演讲者 | Dr. Zhiyong Lu | 头衔职位 | Deputy Director for Literature Search at NLM | 时间 | 2019 年 6 月 17 日(星期一)10:00 | 地点 | 复旦大学邯郸校区老逸夫楼 604 | 承办单位 | 复旦大学上海市智能信息处理重点实验室 复旦大学计算机科学技术学院
| 联系人 | 朱山风,zhusf@fudan.edu.cn |
|  |
演讲简介
The explosion of biomedical big data and information in the past decade or so has created new opportunities for discoveries to improve the treatment and prevention of human diseases.
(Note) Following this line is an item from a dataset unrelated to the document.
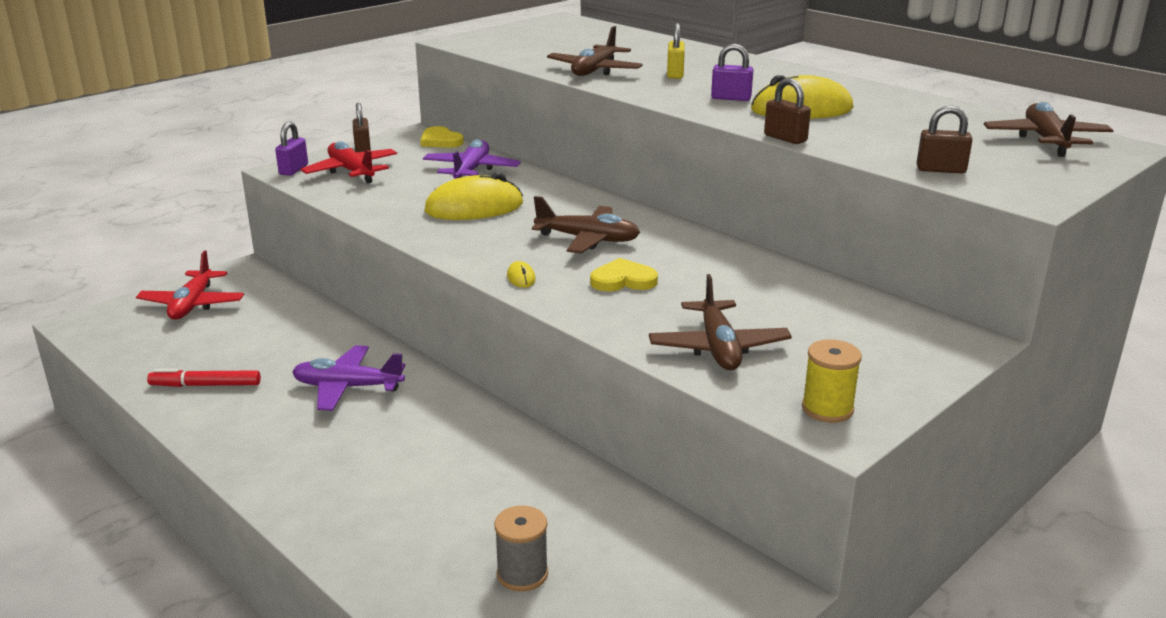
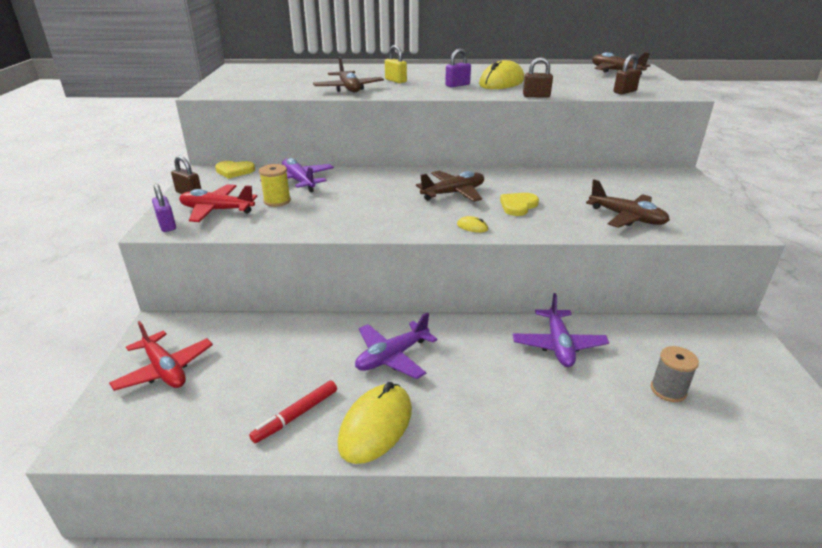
camera: 45 degrees left, 5 degrees up
yellow mouse [424,172,523,220] -> yellow mouse moved to [338,382,412,464]
yellow spool [802,339,862,423] -> yellow spool moved to [259,164,291,207]
none -> purple plane [513,293,609,367]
But the large body of knowledge—mostly exists as free text in journal articles for humans to read—presents a grand new challenge: individual scientists around the world are increasingly finding themselves overwhelmed by the sheer volume of research literature and are struggling to keep up to date and to make sense of this wealth of textual information. Our research aims to break down this barrier and to empower scientists towards accelerated knowledge discovery. In this talk, I will present our work on developing large-scale, machine-learning based tools in Natural Language Processing (NLP) and Medical Imaging. Moreover, I will demonstrate their uses in some real-world applications such as improving PubMed searches, scaling up human curation for precision medicine, and enabling image-based autonomous disease diagnosis and prognosis.
关于讲者
Dr. Lu is the NCBI Deputy Director for Literature Search at the National Library of Medicine (NLM), National Institutes of Health (NIH), leading its overall efforts to improve search quality and usability in PubMed and other literature resources. He was selected by the NIH as its first Earl Stadtman Investigator in biomedical informatics and computational biology and is now a tenured Senior Investigator directing NCBI’s Text Mining Research Program. Over the years, his research group has developed a number of widely used software tools, such as PubTator, for mining and making sense of the scientific literature, EHRs, and medical images. Dr. Lu is an associate editor and editorial board member for a number of leading journals in the area of biomedical informatics. He is also an organizer of the international BioCreative text-mining challenge. Since 2004, Dr. Lu has (co-)authored over 180 publications with more than 11,000 citations.